PAGE EXCERPT »

As the sun-bleached August prelims fade away and the season proper kicks into gear a significant football date is on the horizon. Contain your excitement if you can. But it is only a month until Michel Platini’s four-year ban from football expires.

The obvious response to this is a shrug of mild bemusement and some vague comment about four years not really feeling like four years any more. You know you’re getting old when even the discredited elderly football administrators start looking younger.

This is, of course, only a technical unbanning. Platini is unlikely to vault back into a governance role any time soon. He is currently suing pretty much everyone, was questioned in June as part of a police investigation into World Cup corruption and has made his scorn for the unctuous Gianni Infantino clear.

Even before his ban over receipt of a “dishonest payment” Platini was seen as a standard issue buffoon by many in this country, a Clouseau-ish figure brimming with half-baked notions of – believe it or not – financial regulation and rolling back the power of the big clubs; not to mention barely failing, unlike say Jack Warner and Sepp Blatter, to disguise his dislike of the English.

And yet Platini still stalks the stage. Four years on that dead hand continues to clutch and twitch, legacy of perhaps the most interesting figure in the recent history of Big Football administration. If only because his fingerprints really are everywhere.

At the start of the summer, Chelsea and Arsenal played a Europa League final, as devised by Platini, to the strains of the Europa League anthem, composed by Platini’s former son-in-law, and staged at the Olympic Stadium in Baku, which was opened by one M Platini.

Platini it was who gave us the bizarrely pointless multicity Euro finals, due to take place at the end of the current season and who unexpectedly championed the boiling absurdity of Qatar 2022, also now looming into view. There was even another step forward this week for another Platini-heavy issue, with a report in the Sun of progress in the continuing attempts by the European Club Association to wring yet more revenue from the Champions League: more games for the big teams, more guaranteed presence, the collateral death of midweek domestic cup competitions.

The struggle to control European club football always felt like a defining note for Platini, one that perhaps broke him in the end. This week will also mark 12 years since the first Professional Football Strategy Council meeting, a platform for newly elected President Platini to showcase his “ideas and philosophies” about the direction of elite club football.

These were radical. There would be no expansion at the top end. Domestic cups were embraced. Platini suggested 75% of all spectators at major finals should be fans, not corporates, sponsors and VIPs. There he goes, football’s great lost administrator, the man who said yes to less.

It is the most interesting part of the Platini story, another example of football’s irresistible irradiating effects, the way it changes the human material at its centre, an engine not only for greed but for imperial egomania. To understand the motivations of Blatter you simply had to watch him cradle and fondle and caress the World Cup itself on stage in Zurich, clutching it to his cheek in an orgy of mutual golden frottage, a man in thrall to his own spectacle.

DIRECTION 1 »
Retype the Platini article between "This is, of" and "of the English.", inclusive.
DIRECTION 2 »
In the Platini article, condense the paragraph beginning "These were radical." into a short bulleted list that keeps its main facts.
DIRECTION 3 »
Decide whether each statement agrees with the Platini article, answering yes or no and quoting the words that settle it: (a) Platini's ban from football lasts four years. (b) The Europa League anthem was composed by Platini's son. (c) Platini opposed awarding the World Cup to Qatar.
The entries have no connection to the Platini article.

DATA SUPPLIED »
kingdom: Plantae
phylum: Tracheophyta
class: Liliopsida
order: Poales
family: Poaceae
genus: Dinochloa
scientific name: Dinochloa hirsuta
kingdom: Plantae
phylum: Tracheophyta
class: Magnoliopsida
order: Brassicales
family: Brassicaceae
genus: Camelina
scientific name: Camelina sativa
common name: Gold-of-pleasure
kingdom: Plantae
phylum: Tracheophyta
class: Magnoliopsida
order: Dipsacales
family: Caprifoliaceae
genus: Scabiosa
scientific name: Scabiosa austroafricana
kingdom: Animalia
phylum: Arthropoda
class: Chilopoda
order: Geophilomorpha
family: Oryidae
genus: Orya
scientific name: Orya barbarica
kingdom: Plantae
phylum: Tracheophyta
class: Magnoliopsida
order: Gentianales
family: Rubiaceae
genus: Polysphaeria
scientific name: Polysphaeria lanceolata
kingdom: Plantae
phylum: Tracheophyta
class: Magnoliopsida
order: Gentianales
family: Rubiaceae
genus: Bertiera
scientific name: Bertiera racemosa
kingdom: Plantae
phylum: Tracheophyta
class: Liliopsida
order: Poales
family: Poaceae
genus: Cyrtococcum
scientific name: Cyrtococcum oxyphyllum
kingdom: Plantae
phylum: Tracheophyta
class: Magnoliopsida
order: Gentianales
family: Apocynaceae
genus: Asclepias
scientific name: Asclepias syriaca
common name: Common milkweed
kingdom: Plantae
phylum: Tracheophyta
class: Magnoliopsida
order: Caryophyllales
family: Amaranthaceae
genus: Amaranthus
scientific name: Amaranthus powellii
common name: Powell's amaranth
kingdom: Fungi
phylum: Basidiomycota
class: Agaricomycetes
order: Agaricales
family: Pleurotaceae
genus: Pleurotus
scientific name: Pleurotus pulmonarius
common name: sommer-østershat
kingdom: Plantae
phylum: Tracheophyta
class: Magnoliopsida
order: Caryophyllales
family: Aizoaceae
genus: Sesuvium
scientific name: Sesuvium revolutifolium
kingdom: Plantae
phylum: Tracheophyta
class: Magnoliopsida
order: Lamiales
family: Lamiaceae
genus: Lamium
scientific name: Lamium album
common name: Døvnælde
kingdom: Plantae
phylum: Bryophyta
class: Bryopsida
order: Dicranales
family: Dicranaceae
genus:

REPLY 1 »
This is, of course, only a technical unbanning. Platini is unlikely to vault back into a governance role any time soon. He is currently suing pretty much everyone, was questioned in June as part of a police investigation into World Cup corruption and has made his scorn for the unctuous Gianni Infantino clear.

Even before his ban over receipt of a “dishonest payment” Platini was seen as a standard issue buffoon by many in this country, a Clouseau-ish figure brimming with half-baked notions of – believe it or not – financial regulation and rolling back the power of the big clubs; not to mention barely failing, unlike say Jack Warner and Sepp Blatter, to disguise his dislike of the English.

REPLY 2 »
- Platini's ideas were radical.
- There would be no expansion at the top end.
- Domestic cups were embraced.
- He suggested that 75% of all spectators at major finals should be fans, not corporates, sponsors and VIPs.
- He is called football's great lost administrator, the man who said yes to less.

REPLY 3 »
(a) Yes: "Michel Platini’s four-year ban from football expires."
(b) No: "composed by Platini’s former son-in-law"
(c) No: "who unexpectedly championed the boiling absurdity of Qatar 2022"